Dispendieux se répand comme une traînée de poudre. Pourquoi utilise-t-on un tel adjectif ? Tout simplement parce qu’il fait chic, et semble par sa forme évoquer le luxe : un train de vie dispendieux, des repas, des plaisirs dispendieux. C’est le type même de mot savant, que l’on croit noble et qui est seulement cuistre. On l’a calqué au XVe siècle sur le latin dispendiosus, issu du nom dispendium  « la dépense », dérivé du verbe dispendere « dépenser ». Signifiant « qui occasionne de grands frais », il est synonyme de cher, onéreux, coûteux, voire ruineux, que l’on doit largement lui préférer.

Ce snobisme lexical est d’autant plus regrettable quand il est erroné.
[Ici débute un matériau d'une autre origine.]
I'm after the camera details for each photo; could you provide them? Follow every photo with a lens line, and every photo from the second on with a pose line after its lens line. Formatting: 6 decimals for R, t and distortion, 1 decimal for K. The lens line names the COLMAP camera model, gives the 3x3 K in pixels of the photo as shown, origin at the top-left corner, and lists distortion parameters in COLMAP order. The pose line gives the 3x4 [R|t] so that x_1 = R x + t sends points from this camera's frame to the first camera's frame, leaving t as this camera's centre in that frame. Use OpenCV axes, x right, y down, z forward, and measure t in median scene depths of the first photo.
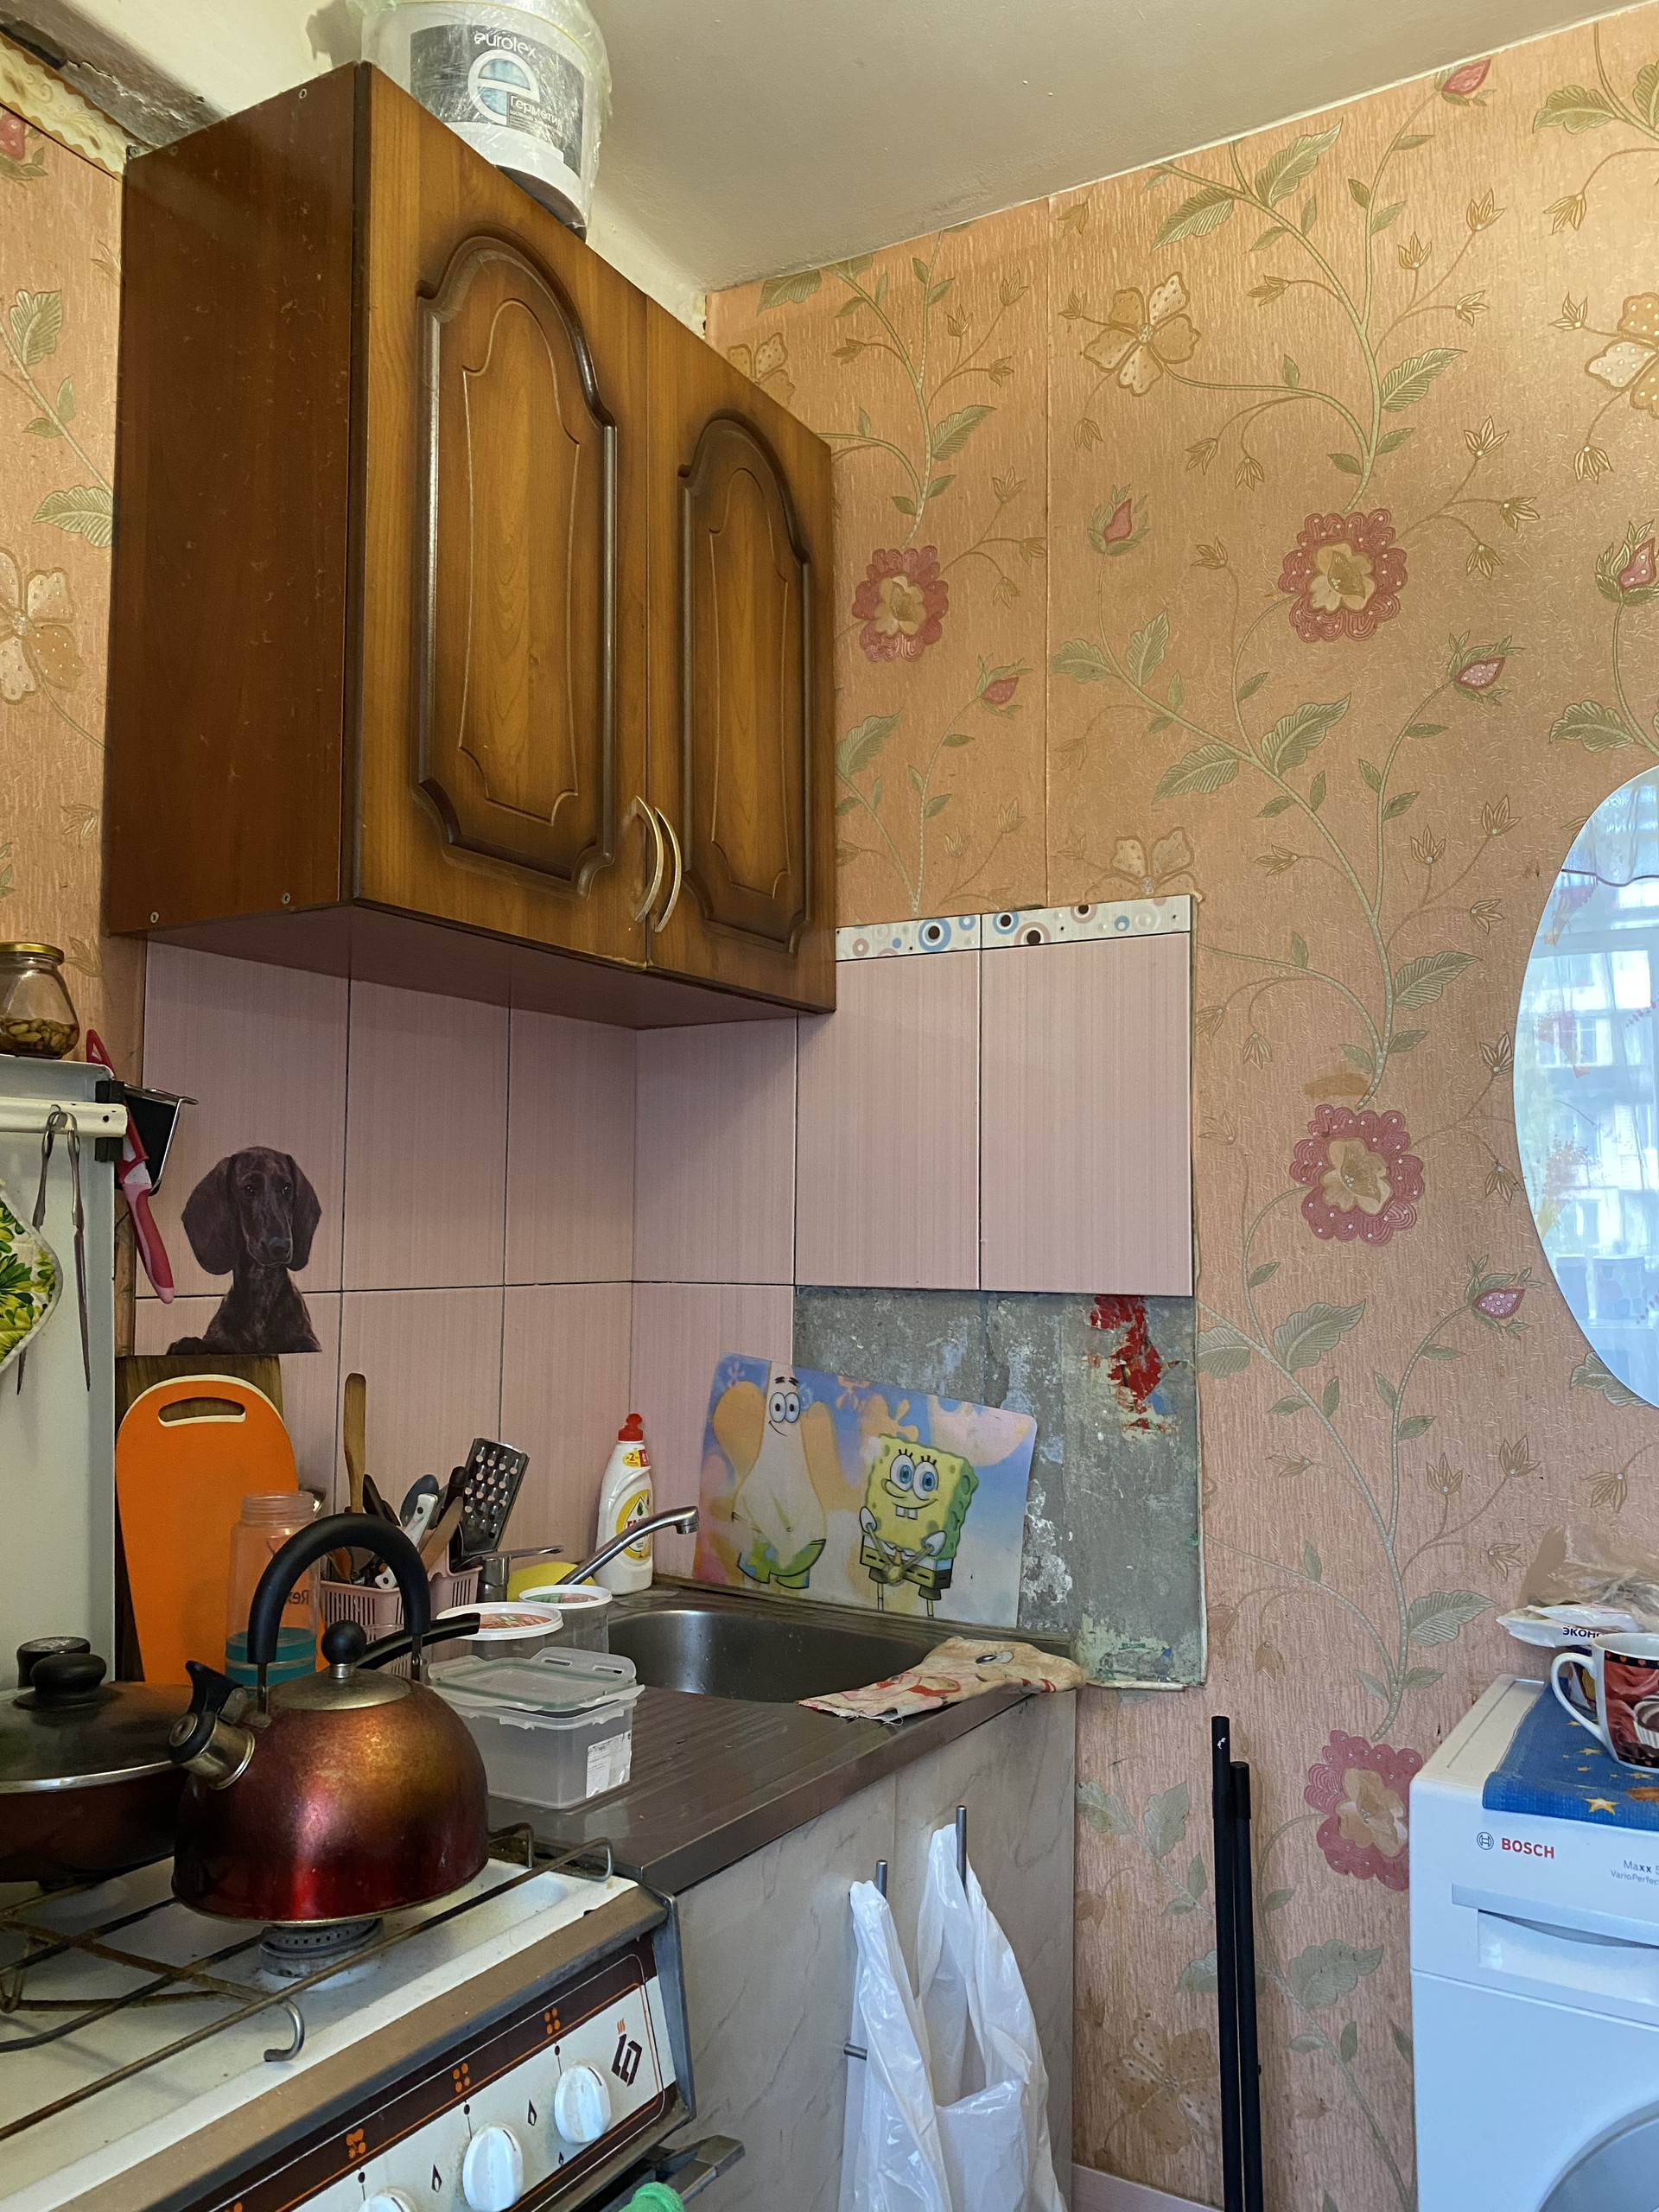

Un bon exemple en est l’adjectif somptuaire que l’on entend également beaucoup : une dépense somptuaire. Un tel emploi est un pléonasme.

Car somptuaire et un terme de droit qui signifie « relatif à la dépense luxueuse ». On parle seulement de loi, d’impôts ou de taxes somptuaires. Le terme a été calqué au XVIe siècle sur le latin juridique sumptuaria, de sumptus « la dépense, le frais ». Il s’agit à l’évidence d’une confusion fâcheuse avec somptueux, emprunté au latin sumptuosus, autre dérivé de sumptus. Somptueux signifie « qui résulte de grandes dépenses » : un luxe, un décor, un repas somptueux.

Négligez dispendieux et somptuaire, au profit de coûteux, onéreux, fastueux, luxueux, somptueux, magnifique, splendide, superbe. Vous pourrez, sans craindre le ridicule, varier votre vocabulaire, – à peu de frais.